__RECORDS FOR THE TASK__:
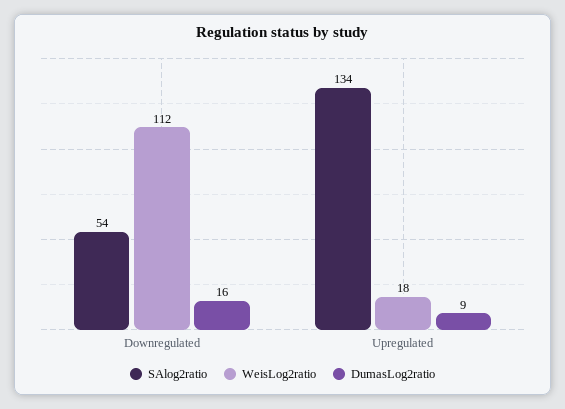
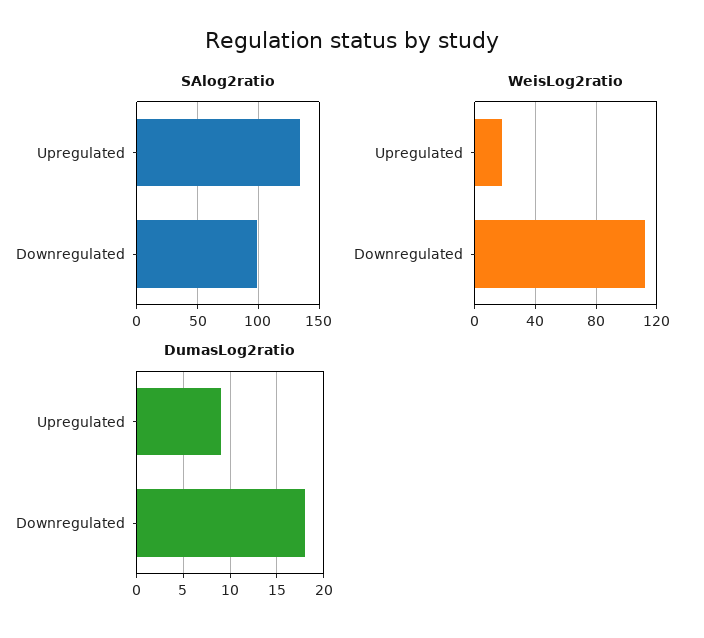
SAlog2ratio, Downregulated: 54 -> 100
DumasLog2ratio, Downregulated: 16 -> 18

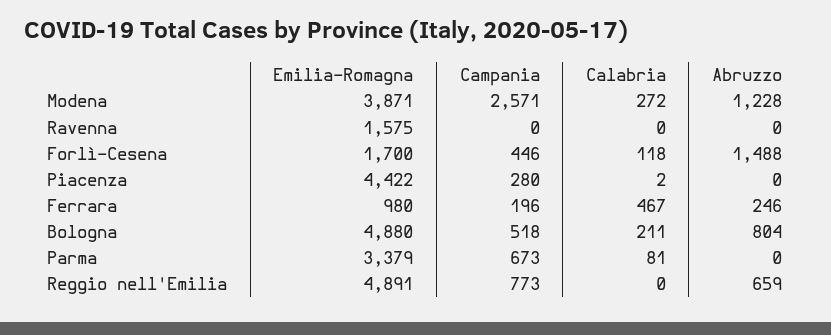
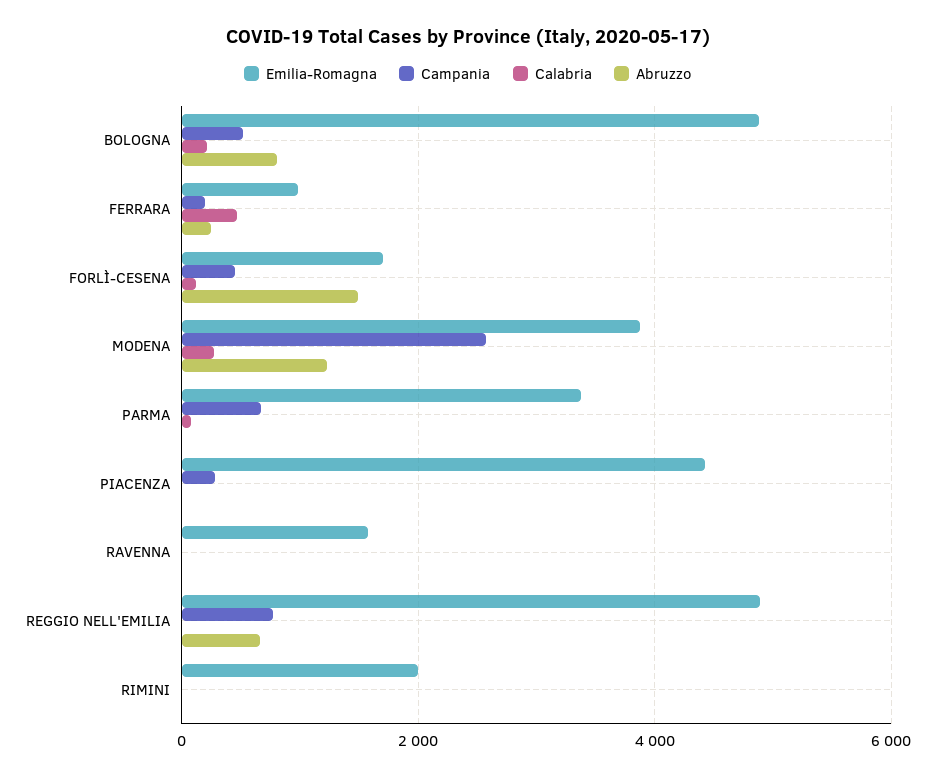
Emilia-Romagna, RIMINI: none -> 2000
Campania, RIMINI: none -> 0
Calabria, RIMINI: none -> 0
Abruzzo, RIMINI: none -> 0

__EXERCISE OBJECTIVE__:
The reply must consist solely of the lines from the one containing "Emilia-Romagna, RIMINI: none -> 2000" through the last line in the material above, reproduced exactly.

__OUTPUT BELOW__:
Emilia-Romagna, RIMINI: none -> 2000
Campania, RIMINI: none -> 0
Calabria, RIMINI: none -> 0
Abruzzo, RIMINI: none -> 0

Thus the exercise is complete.